O solo alemão era o principal candidato para o início da Terceira Guerra Mundial, com forte militarização terceirizada pelas superpotências. Mas iniciativas militares próprias foram tolhidas, pelo temor do peso histórico do país. Com o fim da Guerra Fria, em 1989, e a reunificação de 1990, a Alemanha buscou demonstrar seu poder no projeto europeu pela economia.

Viu seu gasto militar diminuir, e as Forças Armadas serem questionadas até de forma existencial. No arranjo até 24 de fevereiro deste ano, era aceitável a Berlim, apesar das críticas americanas, acentuadas principalmente na balbúrdia do governo Donald Trump (2017-21).

O pacifismo é uma força poderosa no país, base de partidos fortes como o Verde, que está na aliança de Scholz.
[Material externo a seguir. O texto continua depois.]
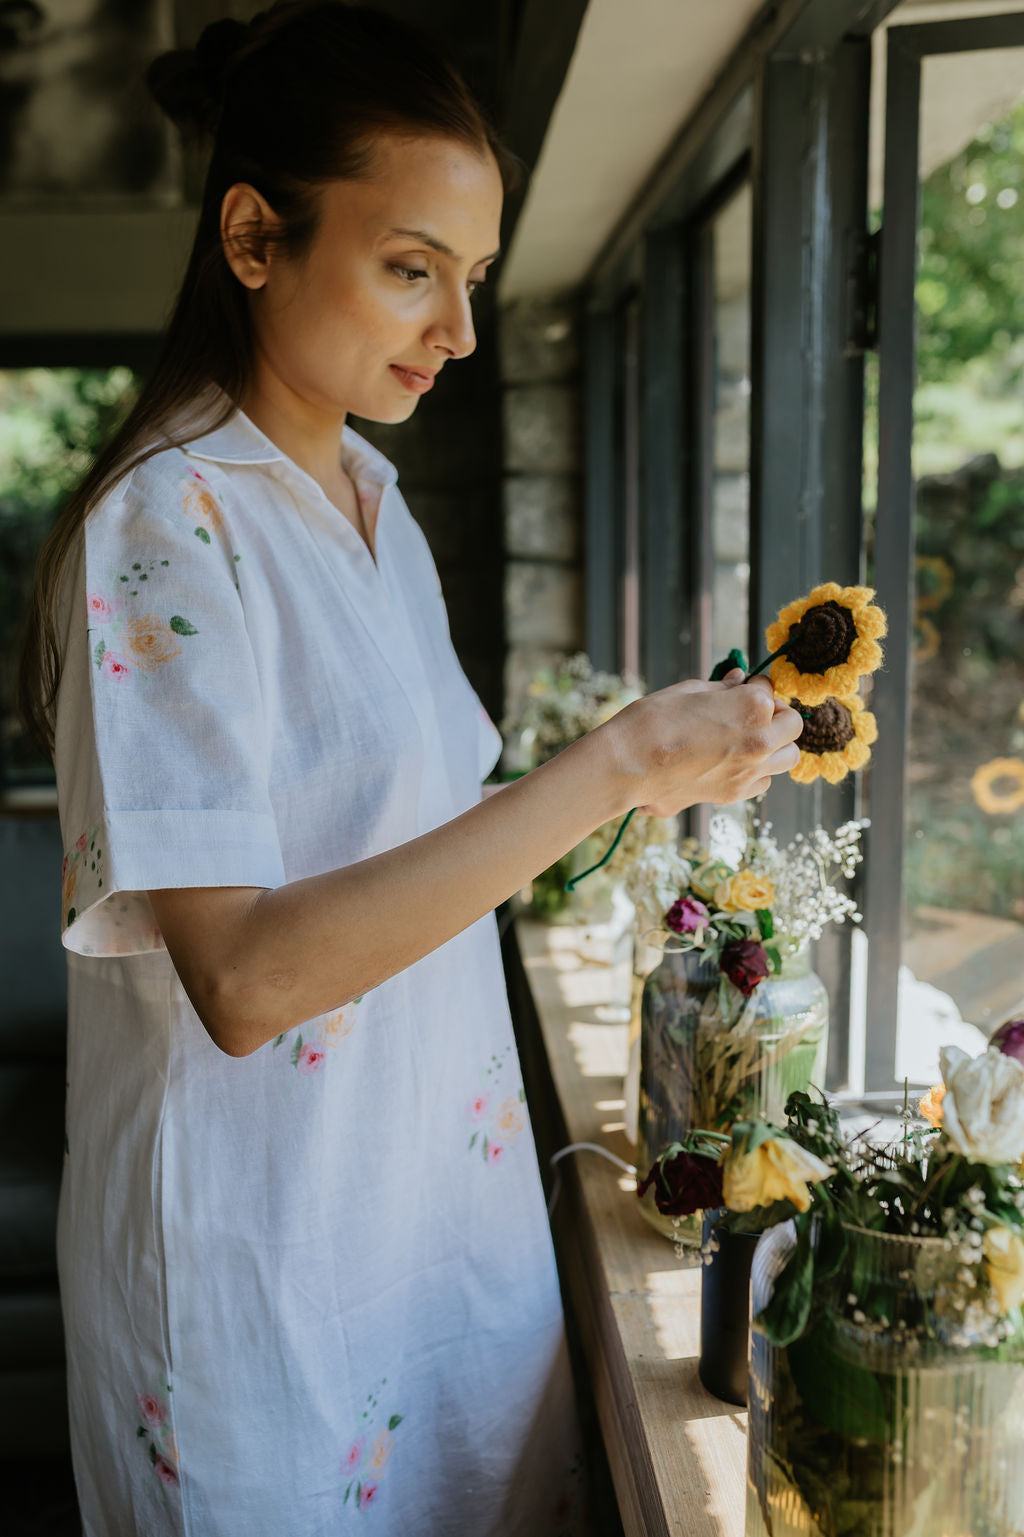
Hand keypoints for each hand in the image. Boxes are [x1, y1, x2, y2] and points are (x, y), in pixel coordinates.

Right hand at [598, 671, 802, 816]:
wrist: (628, 764)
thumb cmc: (652, 720)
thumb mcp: (688, 690)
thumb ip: (722, 687)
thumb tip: (739, 679)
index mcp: (752, 706)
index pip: (769, 688)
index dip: (753, 686)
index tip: (740, 688)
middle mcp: (760, 740)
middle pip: (792, 725)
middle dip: (776, 715)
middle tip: (751, 713)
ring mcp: (750, 771)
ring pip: (788, 757)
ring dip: (775, 745)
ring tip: (748, 739)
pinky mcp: (734, 794)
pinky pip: (764, 781)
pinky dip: (758, 771)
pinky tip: (734, 761)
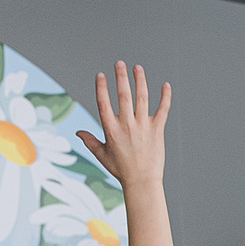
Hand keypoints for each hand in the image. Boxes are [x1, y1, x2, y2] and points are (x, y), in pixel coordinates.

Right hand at [75, 61, 172, 188]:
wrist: (142, 182)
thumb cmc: (121, 169)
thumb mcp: (102, 155)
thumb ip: (90, 141)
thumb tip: (78, 132)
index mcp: (111, 130)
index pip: (104, 103)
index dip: (101, 87)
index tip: (101, 75)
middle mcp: (126, 125)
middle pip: (123, 95)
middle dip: (121, 77)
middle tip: (119, 63)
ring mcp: (143, 126)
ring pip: (142, 98)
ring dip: (140, 80)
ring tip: (137, 67)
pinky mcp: (157, 130)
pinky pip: (163, 109)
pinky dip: (165, 97)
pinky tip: (166, 85)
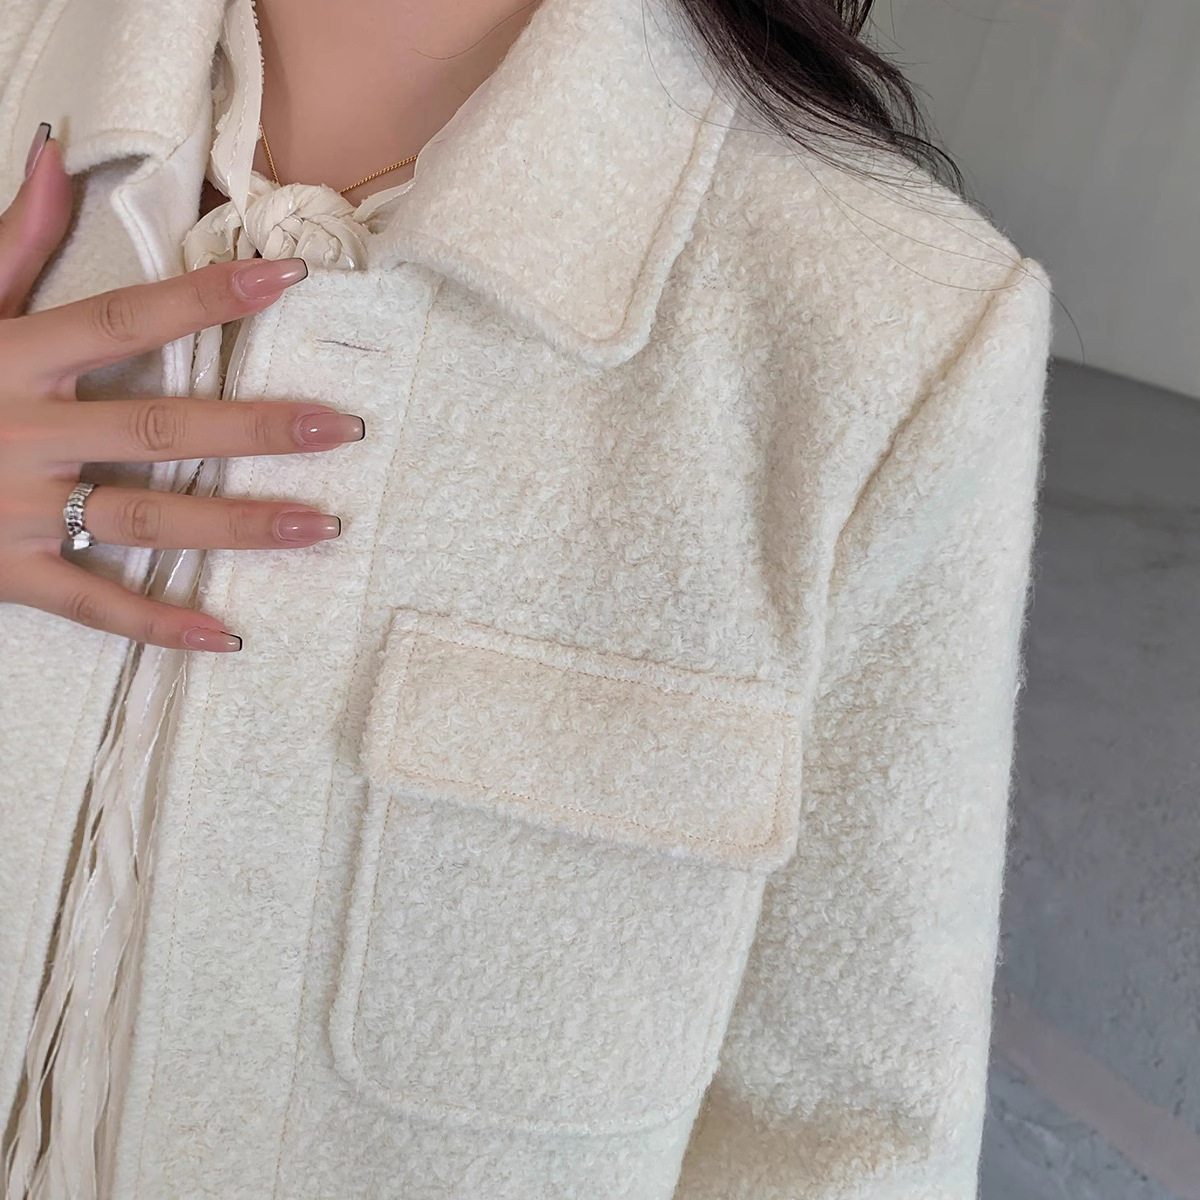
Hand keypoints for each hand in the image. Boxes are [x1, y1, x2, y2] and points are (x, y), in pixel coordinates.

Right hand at [0, 124, 365, 651]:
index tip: (288, 278)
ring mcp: (19, 510)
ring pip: (147, 519)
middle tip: (342, 428)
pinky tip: (225, 635)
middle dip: (255, 429)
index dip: (206, 297)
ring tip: (319, 526)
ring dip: (237, 526)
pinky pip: (95, 604)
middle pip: (159, 429)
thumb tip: (56, 153)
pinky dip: (157, 625)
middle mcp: (25, 433)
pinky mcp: (11, 572)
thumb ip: (13, 240)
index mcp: (13, 359)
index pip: (126, 319)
Ao longo dos anos, particularmente após o complexo processo de absorção da metade comunista à capitalista, houve o interesse em não melindrar Moscou por motivos energéticos.

Projetos conjuntos na área de gás, área na qual a Alemanha depende da Rússia, são a base da crítica feita em Kiev e nas capitais do Leste Europeu a uma suposta leniência de Berlim com o rumo da guerra. Mesmo a entrega de armas mais pesadas, anunciada com fanfarra, não se concretizou integralmente ainda.

Mas os números entregues por Scholz, ainda que digam respeito à Alemanha e não à Ucrânia, são uma novidade no jogo. Neste ano, segundo dados da Otan, o orçamento militar alemão, compreendendo pessoal, era de EUR 50,9 bilhões (R$ 258,5 bi). Isso dava algo como 1,5% do Produto Interno Bruto, abaixo da recomendação de 2% aplicada aos 30 membros da Otan.

Agora, ao menos em relação ao gasto deste ano, o valor triplica e a porcentagem sobe para 2,8%, o maior da história recente do país. Ainda não há detalhes do escalonamento do pacote, mas teoricamente ele está incluso no orçamento federal deste ano, por meio de um fundo especial criado para isso.

O ritmo de dispêndio bélico deverá seguir em alta, como é previsível com o novo ambiente de segurança europeu, que já registra compras anunciadas por países como Polônia, Bulgária e Romênia. Os EUA já anunciaram o maior orçamento militar da história para 2022-23 e uma corrida armamentista da qual fabricantes americanos são os principais ganhadores está em curso.